Es handelte sich um ein Interview für die DW-Sendung „Conflict Zone“ mit Michel Friedman, der das Gespräch mit Kilic am Montagabend führte. Die Deutsche Welle forderte die türkischen Behörden zur sofortigen Herausgabe des Videomaterials auf. Sie prüft zudem mögliche rechtliche Schritte.
DW-Intendant Peter Limbourg sprach von einem „neuen eklatanten Verstoß gegen die Pressefreiheit in der Türkei“ und kritisierte: „Was wir hier erleben, erfüllt den Tatbestand der Nötigung durch die türkische Führung. Das hat mit Rechtsstaatlichkeit und Demokratie nichts mehr zu tun.“ Es könne nicht sein, dass ein Minister bereitwillig ein Interview gebe und dann dessen Ausstrahlung verhindern wolle, „weil ihm die Fragen nicht gepasst haben“.
DW-Sprecher Christoph Jumpelt sagte auf Anfrage: „Wir haben unverzüglich noch gestern Abend die Deutsche Botschaft in Kenntnis gesetzt.“ Er betonte, dem Team sei „mit keiner Silbe erklärt worden“, warum das halbstündige Interview nicht gesendet werden dürfe.
Auch der Deutsche Journalisten-Verband (DJV) forderte die türkischen Behörden auf, das beschlagnahmte Material unverzüglich herauszugeben. „Das ist der schwerstmögliche Angriff auf die Pressefreiheit, wie wir ihn nur aus Diktaturen kennen“, kritisierte der DJV-Bundesvorsitzende Frank Überall.

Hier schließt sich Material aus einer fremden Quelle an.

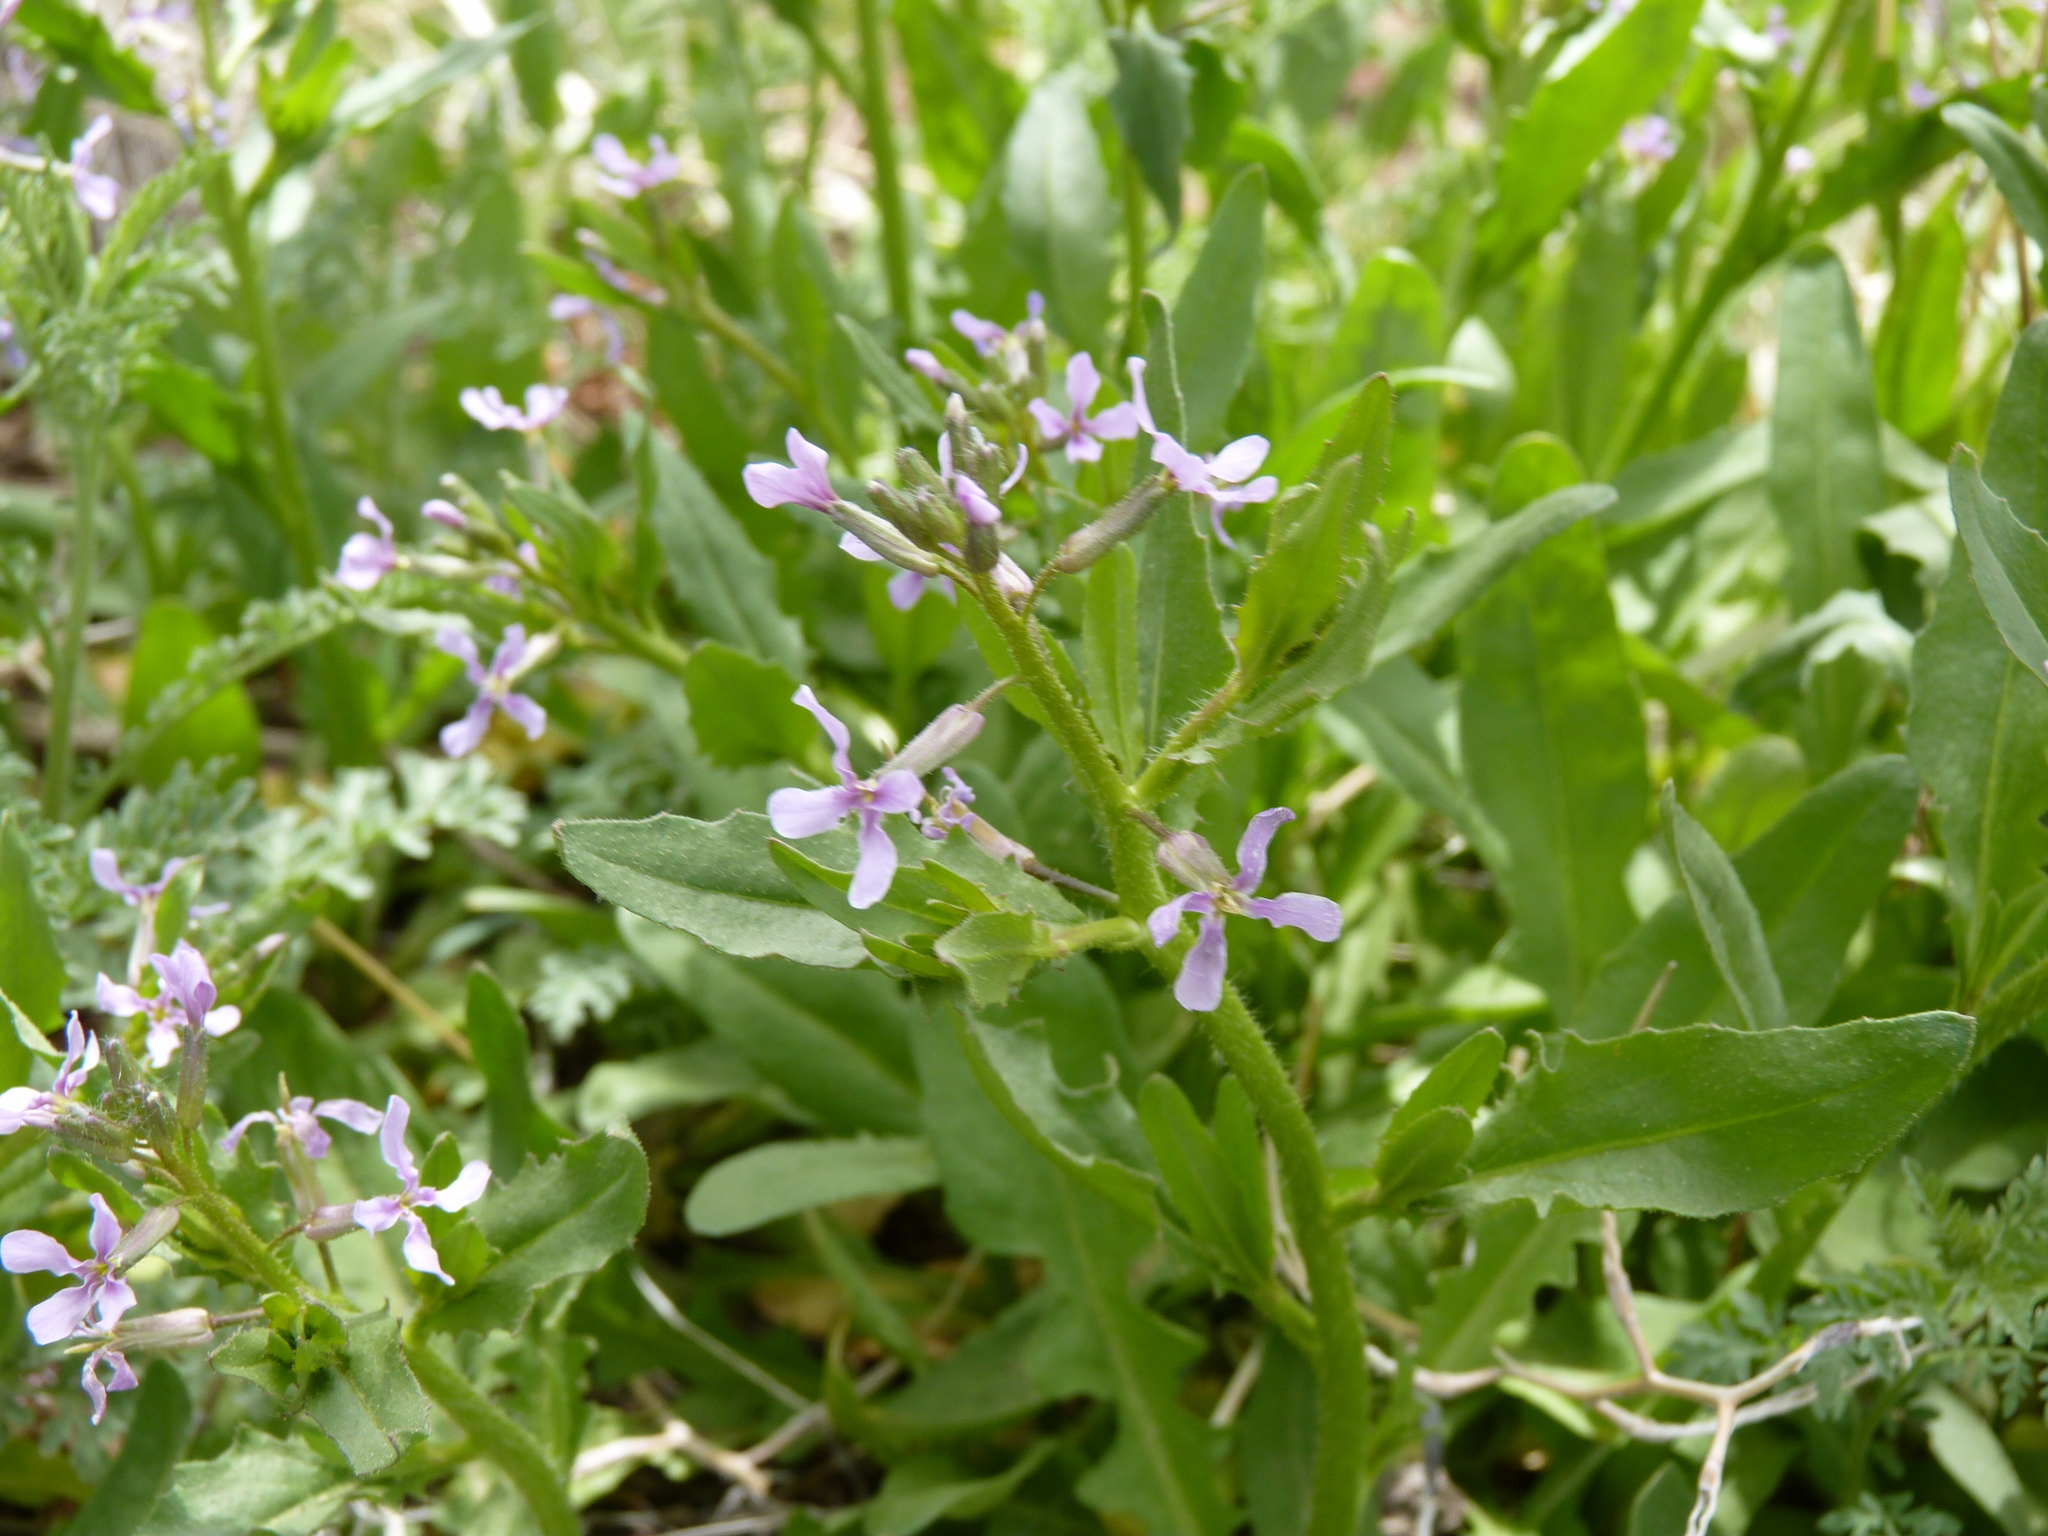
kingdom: Plantae
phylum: Tracheophyta
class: Magnoliopsida
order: Brassicales
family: Brassicaceae
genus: Chorispora
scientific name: Chorispora tenella
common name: Crossflower
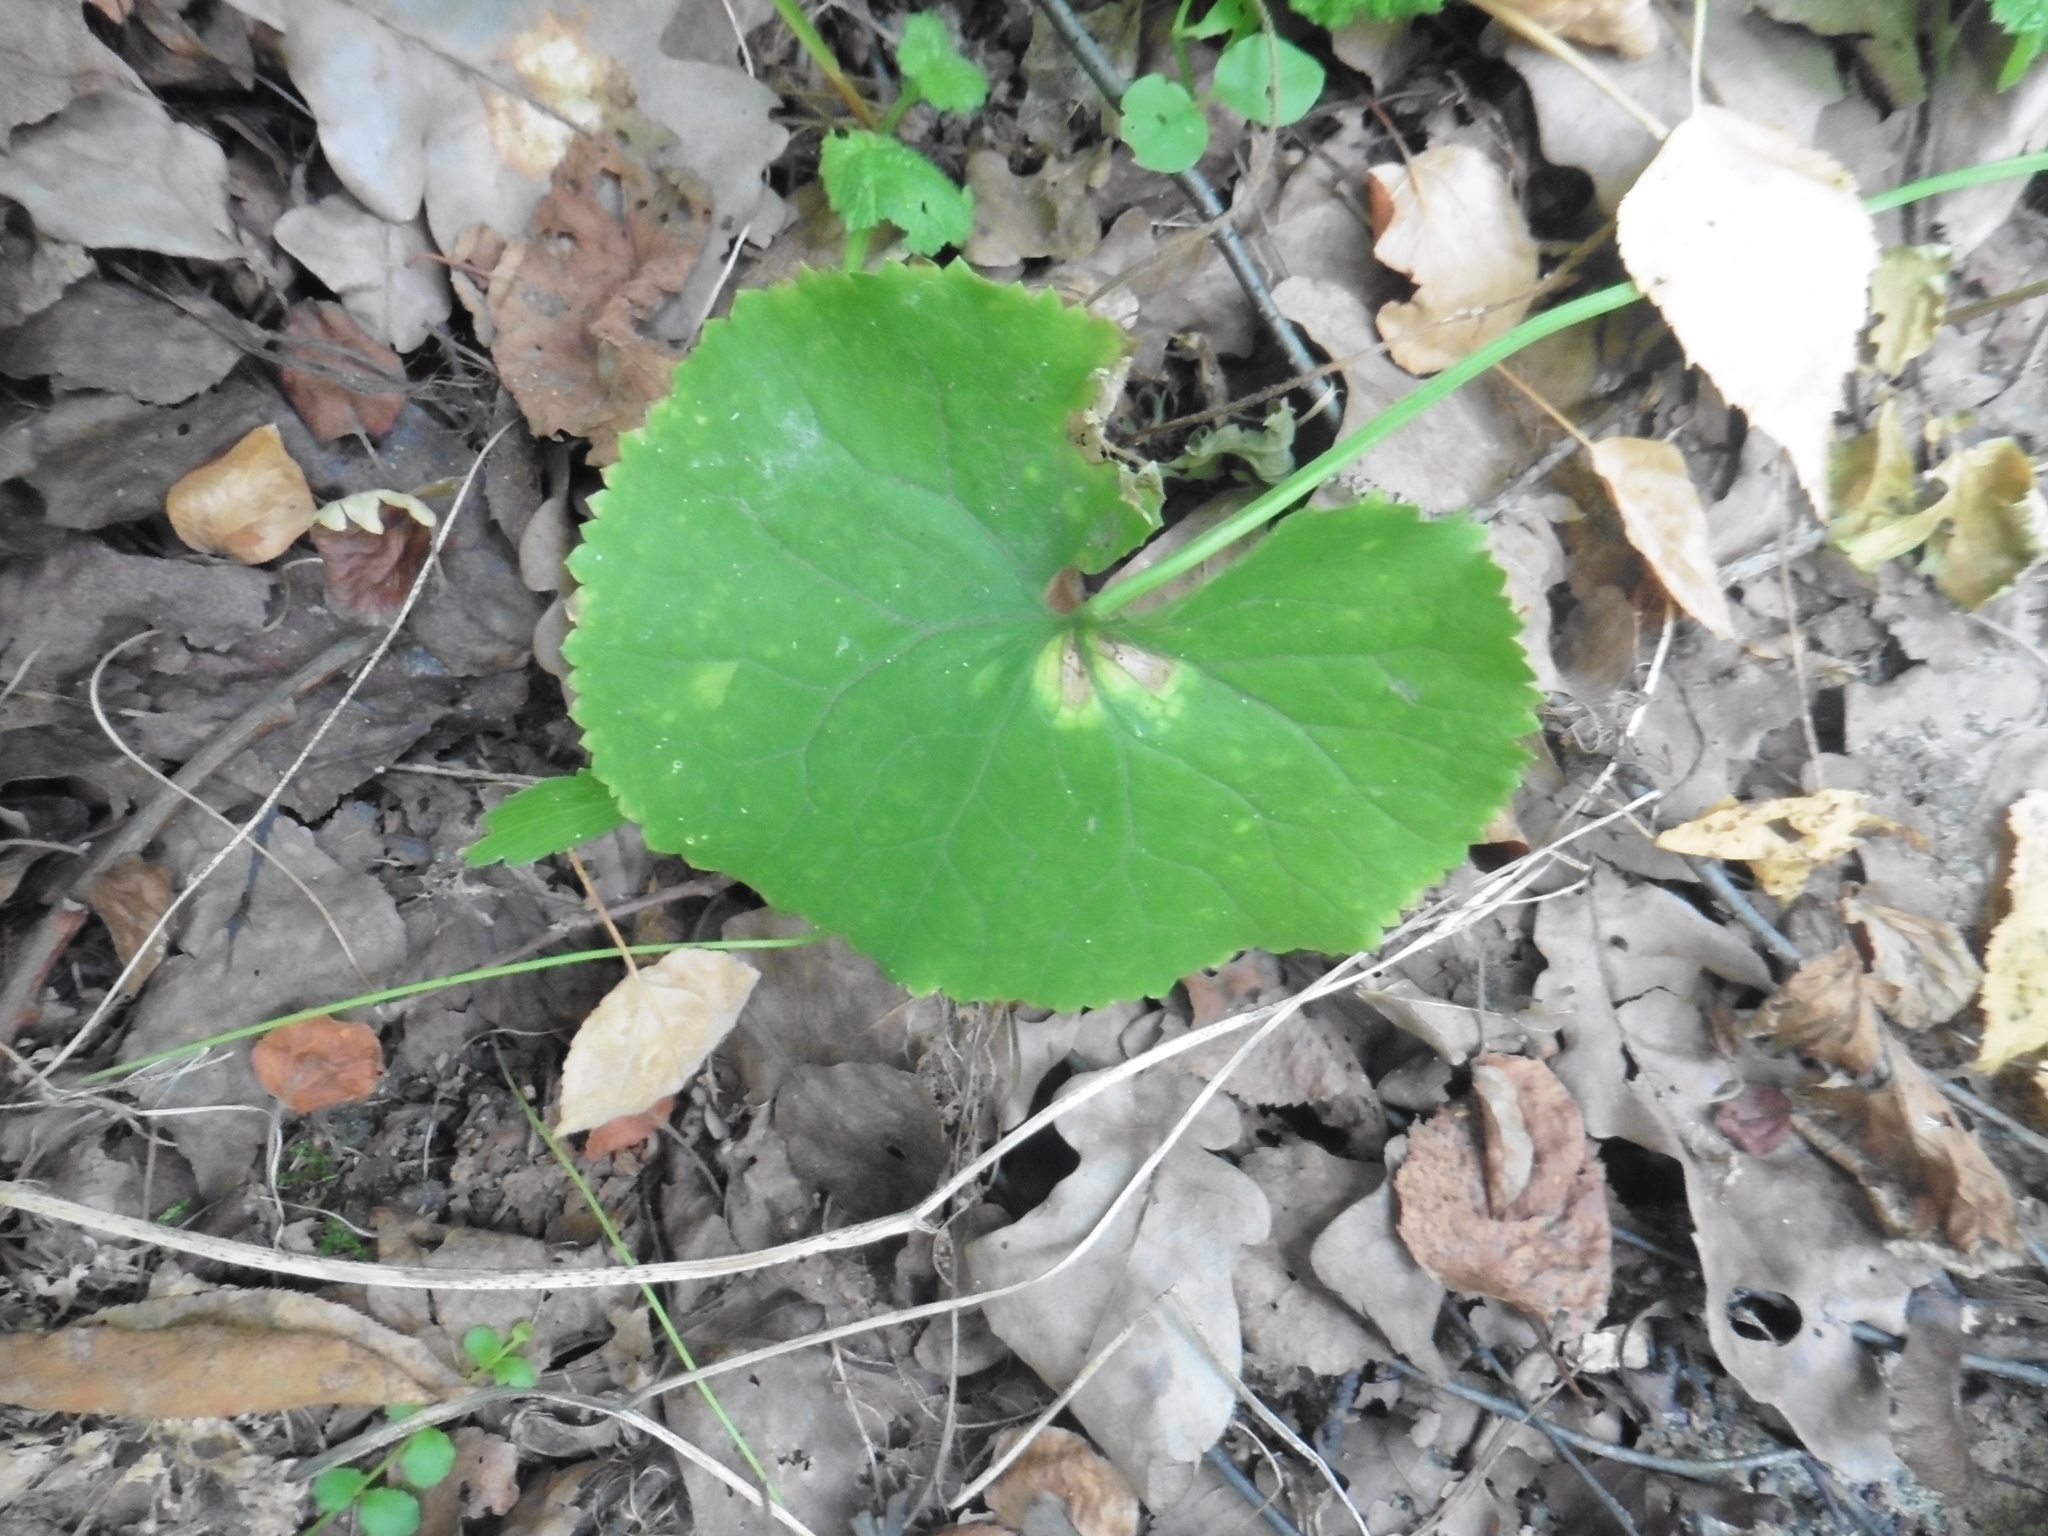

Das Auswärtige Amt müsse sich einschalten.
Die Deutsche Welle beschreibt ihre Sendung „Conflict Zone“ als Format mit „konfrontativen Interviews mit internationalen Entscheidungsträgern“. Der 40 Jahre alte Kilic wurde im nordrhein-westfälischen Siegen geboren. Später besuchte er die Deutsche Schule in Istanbul. Er ist seit Ende 2013 Jugend- und Sportminister. (dpa)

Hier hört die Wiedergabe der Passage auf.